Purpose: Overweight and underweight conditions are considered relative contraindications to lung transplantation due to their association with excess mortality. Yet, recent work suggests that body mass index (BMI) does not accurately reflect adipose tissue mass in adults with advanced lung diseases. Alternative and more accurate measures of adiposity are needed. Chest fat estimation by routine computed tomography (CT) imaging may therefore be important for identifying high-risk lung transplant candidates. In this paper, an approach to chest fat quantification and quality assessment based on a recently formulated concept of standardized anatomic space (SAS) is presented. The goal of the paper is to seek answers to several key questions related to chest fat quantity and quality assessment based on a single slice CT (whether in the chest, abdomen, or thigh) versus a volumetric CT, which have not been addressed in the literature.

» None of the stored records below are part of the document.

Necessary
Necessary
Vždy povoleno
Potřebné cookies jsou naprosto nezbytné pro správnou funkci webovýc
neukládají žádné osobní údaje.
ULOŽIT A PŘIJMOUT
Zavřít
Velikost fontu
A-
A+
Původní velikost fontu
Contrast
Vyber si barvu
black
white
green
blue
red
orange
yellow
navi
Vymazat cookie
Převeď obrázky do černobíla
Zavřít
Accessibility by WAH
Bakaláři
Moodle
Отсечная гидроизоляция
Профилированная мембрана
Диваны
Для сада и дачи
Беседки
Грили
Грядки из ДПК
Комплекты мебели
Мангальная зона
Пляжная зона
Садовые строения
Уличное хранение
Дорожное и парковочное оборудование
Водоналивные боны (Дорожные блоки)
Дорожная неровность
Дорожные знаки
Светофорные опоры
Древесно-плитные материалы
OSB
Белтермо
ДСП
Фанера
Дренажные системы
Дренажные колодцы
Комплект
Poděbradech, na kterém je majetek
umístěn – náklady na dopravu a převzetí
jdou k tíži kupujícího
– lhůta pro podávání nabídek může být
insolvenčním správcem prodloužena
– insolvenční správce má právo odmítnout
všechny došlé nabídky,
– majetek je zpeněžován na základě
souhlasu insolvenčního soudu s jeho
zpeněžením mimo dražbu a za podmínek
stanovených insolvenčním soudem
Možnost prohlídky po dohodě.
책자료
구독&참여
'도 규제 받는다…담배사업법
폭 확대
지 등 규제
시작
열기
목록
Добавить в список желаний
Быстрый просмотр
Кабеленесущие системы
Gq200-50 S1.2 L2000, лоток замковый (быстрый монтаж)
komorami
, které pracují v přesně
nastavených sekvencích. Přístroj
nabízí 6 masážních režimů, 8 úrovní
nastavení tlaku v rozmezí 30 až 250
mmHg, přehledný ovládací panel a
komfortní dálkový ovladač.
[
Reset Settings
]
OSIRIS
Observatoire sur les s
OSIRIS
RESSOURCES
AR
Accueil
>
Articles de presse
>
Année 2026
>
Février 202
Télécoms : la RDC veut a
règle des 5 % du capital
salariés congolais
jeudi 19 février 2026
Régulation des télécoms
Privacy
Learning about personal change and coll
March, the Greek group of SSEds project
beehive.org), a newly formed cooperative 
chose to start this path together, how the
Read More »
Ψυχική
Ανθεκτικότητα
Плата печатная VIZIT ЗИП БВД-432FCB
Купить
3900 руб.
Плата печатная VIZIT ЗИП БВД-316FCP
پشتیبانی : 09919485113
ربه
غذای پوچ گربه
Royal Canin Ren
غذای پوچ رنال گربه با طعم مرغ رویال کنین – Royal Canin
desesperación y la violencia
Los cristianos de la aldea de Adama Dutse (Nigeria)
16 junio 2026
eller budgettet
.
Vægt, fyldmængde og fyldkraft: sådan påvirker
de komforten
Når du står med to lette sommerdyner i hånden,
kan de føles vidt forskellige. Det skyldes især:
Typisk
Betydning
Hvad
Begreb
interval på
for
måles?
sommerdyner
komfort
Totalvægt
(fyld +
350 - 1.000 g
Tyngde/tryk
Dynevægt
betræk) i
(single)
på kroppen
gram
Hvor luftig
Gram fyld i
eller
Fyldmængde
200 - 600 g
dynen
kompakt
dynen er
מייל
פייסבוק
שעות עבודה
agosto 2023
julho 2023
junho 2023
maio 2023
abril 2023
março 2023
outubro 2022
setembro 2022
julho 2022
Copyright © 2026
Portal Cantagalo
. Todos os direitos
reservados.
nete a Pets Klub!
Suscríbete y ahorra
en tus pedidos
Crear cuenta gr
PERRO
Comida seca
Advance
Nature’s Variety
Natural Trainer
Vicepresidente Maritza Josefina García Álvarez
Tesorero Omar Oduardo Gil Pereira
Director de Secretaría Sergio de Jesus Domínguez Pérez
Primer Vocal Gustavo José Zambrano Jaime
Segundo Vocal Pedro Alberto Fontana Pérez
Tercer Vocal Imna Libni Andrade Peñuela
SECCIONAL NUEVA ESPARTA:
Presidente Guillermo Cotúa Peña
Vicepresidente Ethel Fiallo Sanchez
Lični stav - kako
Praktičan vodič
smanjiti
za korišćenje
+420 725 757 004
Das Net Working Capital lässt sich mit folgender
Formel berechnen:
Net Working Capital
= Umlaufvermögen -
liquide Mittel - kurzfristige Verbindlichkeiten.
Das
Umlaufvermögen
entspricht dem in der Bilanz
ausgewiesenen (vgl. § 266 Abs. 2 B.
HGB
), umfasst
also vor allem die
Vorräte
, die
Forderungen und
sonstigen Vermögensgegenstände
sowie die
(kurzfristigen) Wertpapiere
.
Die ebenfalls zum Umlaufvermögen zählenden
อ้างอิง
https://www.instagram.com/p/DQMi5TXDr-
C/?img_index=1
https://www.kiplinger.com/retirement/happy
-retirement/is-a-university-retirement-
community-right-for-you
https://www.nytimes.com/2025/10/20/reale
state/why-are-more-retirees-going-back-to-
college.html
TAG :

Methods: Unenhanced chest CT image data sets from 40 adult lung transplant candidates (age 58 ± 12 yrs and BMI 26.4 ± 4.3 kg/m2), 16 with chronic obstructive pulmonary disease (COPD), 16 with idiopathic pulmonary fibrosis (IPF), and the remainder with other conditions were analyzed together with a single slice acquired for each patient at the L5 vertebral level and mid-thigh level. The thoracic body region and the interface between subcutaneous adipose tissue (SAT) and visceral adipose tissue (VAT) in the chest were consistently defined in all patients and delineated using Live Wire tools. The SAT and VAT components of chest were then segmented guided by this interface. The SAS approach was used to identify the corresponding anatomic slices in each chest CT study, and SAT and VAT areas in each slice as well as their whole volumes were quantified. Similarly, the SAT and VAT components were segmented in the abdomen and thigh slices. Key parameters of the attenuation (Hounsfield unit (HU) distributions) were determined from each chest slice and from the whole chest volume separately for SAT and VAT components. The same parameters were also computed from the single abdominal and thigh slices. The ability of the slice at each anatomic location in the chest (and abdomen and thigh) to act as a marker of the measures derived from the whole chest volume was assessed via Pearson correlation coefficient (PCC) analysis.
Results: The SAS approach correctly identified slice locations in different subjects in terms of vertebral levels. PCC between chest fat volume and chest slice fat area was maximal at the T8 level for SAT (0.97) and at the T7 level for VAT (0.86), and was modest between chest fat volume and abdominal slice fat area for SAT and VAT (0.73 and 0.75, respectively). However, correlation was weak for chest fat volume and thigh slice fat area for SAT and VAT (0.52 and 0.37, respectively), and for chest fat volume for SAT and VAT and BMI (0.65 and 0.28, respectively). These same single slice locations with maximal PCC were found for SAT and VAT within both COPD and IPF groups. Most of the attenuation properties derived from the whole chest volume and single best chest slice for VAT (but not for SAT) were significantly different between COPD and IPF groups.
Conclusions: This study demonstrates a new way of optimally selecting slices whose measurements may be used as markers of similar measurements made on the whole chest volume. The results suggest that one or two slices imaged at T7 and T8 vertebral levels may be enough to estimate reliably the total SAT and VAT components of chest fat and the quality of chest fat as determined by attenuation distributions in the entire chest volume.